The endorsement was delivered as the company announced organic revenue growth of 4% and Johnston was keen to make the case for investment in top-line growth on a call with analysts: “The reason we continue to invest in that [advertising and marketing] is we continue to get good returns,” he added.

PepsiCo is in cost-cutting mode. To offset the challenges of a tumultuous global macroeconomic environment and inexorable declines in some of its key categories, it has targeted $1bn (£700m) in cost savings, for example through overhauling its supply chain.

As well as driving an increase in revenue growth, the company’s marketing activity is also helping PepsiCo achieve its other strategic aim: margin improvement. PepsiCo, which owns brands including Pepsi, Gatorade and Quaker Oats, is looking to increase the average price of its brands globally and knows this can be achieved only by increasing brand equity and new product innovation.

The company’s marketers are not being given a blank cheque, however. Responding to a question about where its marketing spend will be focused, Johnston said “digital”, but added the caveat that not all that glittered in digital was gold, bemoaning the lack of “high quality assets” and “properties” to invest in.

As an FMCG company reliant on the value of its brands for success, marketing investment should be business 101. However, PepsiCo is demonstrating admirable faith in the ability of its marketers to boost its appeal to existing and prospective shareholders.
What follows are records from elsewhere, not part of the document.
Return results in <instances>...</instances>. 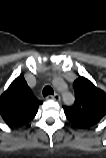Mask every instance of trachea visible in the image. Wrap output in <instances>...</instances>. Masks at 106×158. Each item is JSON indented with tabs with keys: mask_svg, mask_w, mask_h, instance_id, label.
Instances as JSON below:
<instances>
[{
	"mask_svg": "<svg viewBox=\"0 0 106 158\" xmlns=\"http://www.w3.org/2000/svg\"><path fill=\"white\" fill-rule=\"evenodd\" d=\"M43 96L54 95V91L50 86H45L42 91Z\"/></svg>",
	"mask_w": 106,
	"mask_h": 158,
	"instance_id": "1",
	"label": "trachea"
}]
</instances>
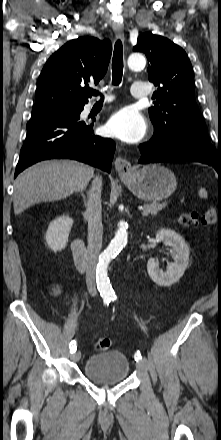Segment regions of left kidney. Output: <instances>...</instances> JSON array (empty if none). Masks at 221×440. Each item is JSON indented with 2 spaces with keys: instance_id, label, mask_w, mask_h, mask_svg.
<instances>
[{
  "instance_id": "obj_1",
  "label": "left kidney",
  "mask_w": 221,
  "mask_h": 440,
  "mask_svg": "<svg viewBox=\"0 0 221 440\" xmlns=\"http://www.w3.org/2000/svg\"><path fill=\"white\" fill-rule=\"evenodd\" d=\"M156 240L171 247L173 263L168 266L166 272H163L159 269L158 262L150 258L147 262V271L154 283L168 287L183 276L189 263L190 248L185 240L171 229H160L156 233Z\"/></svg>"
}]
</instances>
It also demonstrated its trust in marketing when it eliminated its marketing procurement function and handed its marketing team responsibility for agreeing agency and contract fees.

Both in the statements of its most senior executives and in the procurement play, PepsiCo is treating marketing as business strategy and vice versa.

Less manageable societal and economic headwinds could yet derail PepsiCo’s grand business plan, but for now its senior executives are doing everything they should (and the opposite of everything our Secret Marketer is railing against) in placing marketing at the top table.